Teams of researchers at opposite ends of the country have recently developed an improved system to deliver chemotherapy drugs to attack malignant cells. Scientists at both the Massachusetts Institute of Technology and the University of California at Sand Diego have devised a method involving microscopic machines known as nanoparticles. Although cancer researchers have used nanoparticles for several years to deliver chemotherapy treatments, this new method employs an added layer of accuracy.
While some cancer-fighting efforts with nanoparticles involve a single nanoparticle, the cooperative effort at MIT and UCSD involves a two-stage delivery system. The first stage acts as a “scout”, locating the cancerous cells by tracking their protein emissions, which differ from those of health cells. Once the scout particle locates an area of malignant activity, it sends a signal to the second-stage nanoparticles. The second-stage particles deliver the chemotherapy drug and shrink the tumor.
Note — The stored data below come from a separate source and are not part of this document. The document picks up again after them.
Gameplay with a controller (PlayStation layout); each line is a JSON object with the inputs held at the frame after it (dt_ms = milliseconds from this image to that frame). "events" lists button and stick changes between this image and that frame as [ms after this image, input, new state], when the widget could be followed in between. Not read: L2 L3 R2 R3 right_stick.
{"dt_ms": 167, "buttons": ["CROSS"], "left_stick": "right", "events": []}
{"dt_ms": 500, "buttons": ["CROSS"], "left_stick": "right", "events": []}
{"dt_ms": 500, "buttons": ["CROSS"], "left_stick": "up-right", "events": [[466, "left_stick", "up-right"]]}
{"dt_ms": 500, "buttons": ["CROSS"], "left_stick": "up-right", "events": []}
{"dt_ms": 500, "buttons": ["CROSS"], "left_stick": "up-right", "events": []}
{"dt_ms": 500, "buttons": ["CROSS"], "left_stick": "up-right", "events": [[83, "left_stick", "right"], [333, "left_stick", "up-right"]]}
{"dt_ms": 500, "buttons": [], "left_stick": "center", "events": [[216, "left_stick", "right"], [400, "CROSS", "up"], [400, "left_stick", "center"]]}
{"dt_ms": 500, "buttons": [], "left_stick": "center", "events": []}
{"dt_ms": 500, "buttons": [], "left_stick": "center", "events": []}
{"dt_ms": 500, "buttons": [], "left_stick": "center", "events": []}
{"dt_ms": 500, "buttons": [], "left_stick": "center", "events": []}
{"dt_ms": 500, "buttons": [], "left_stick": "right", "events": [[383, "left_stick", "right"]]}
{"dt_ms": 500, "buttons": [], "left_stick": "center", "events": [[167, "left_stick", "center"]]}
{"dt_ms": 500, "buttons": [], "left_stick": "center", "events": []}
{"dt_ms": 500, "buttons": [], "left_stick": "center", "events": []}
Most methods that use nanoparticles to administer chemotherapy drugs are highly inefficient, with only one percent of the injected medication reaching the target. In tests on laboratory mice, the scientists found that the two-stage system delivered the drugs at 40 times the rate found in most single-stage methods. Geoffrey von Maltzahn, the lead author of the paper on this method, said that the dual-stage method “can improve the efficiency with which (nanoparticles) find and treat diseases like cancer.”
One of the keys to the success of the dual-stage system is that the “scout” particles are actually rod-shaped, microscopic gold particles. In addition to its connotations of wealth, gold is also highly conductive to both heat and electricity. When researchers shone a bright light on areas affected by the gold nanoparticles, the gold heated up and damaged the blood vessels around the tumor.
As the tumor began to bleed, the body sent a signal to its blood-clotting agents to create a protein known as fibrin. The second-stage nanoparticles also picked up on that signal and sent the drug to the bleeding tumor. The particles followed the signal deployed the drug to the tumor site. The blood clot closed around the malignant cells and sealed in the drug. This method improved both the accuracy and efficacy of the drug delivery system.
The method has shown great promise in the laboratory, as it improves the concentration of drugs delivered to the tumor site while greatly reducing the side effects associated with conventional chemotherapy treatments. However, much more research and effort will need to be done to see if it can be applied to human patients. One problem could be that the system could create blood clots in other areas of the body away from the tumor. Blood clots in the brain are often the source of strokes, and clots in the heart can cause pulmonary embolism and death.
“If you’re going to trigger coagulation, you want to be very selective, so that you don’t cause damage in other parts of the body,” said Dr. Anil Sood, an oncology specialist at the MD Anderson Cancer Center in Houston.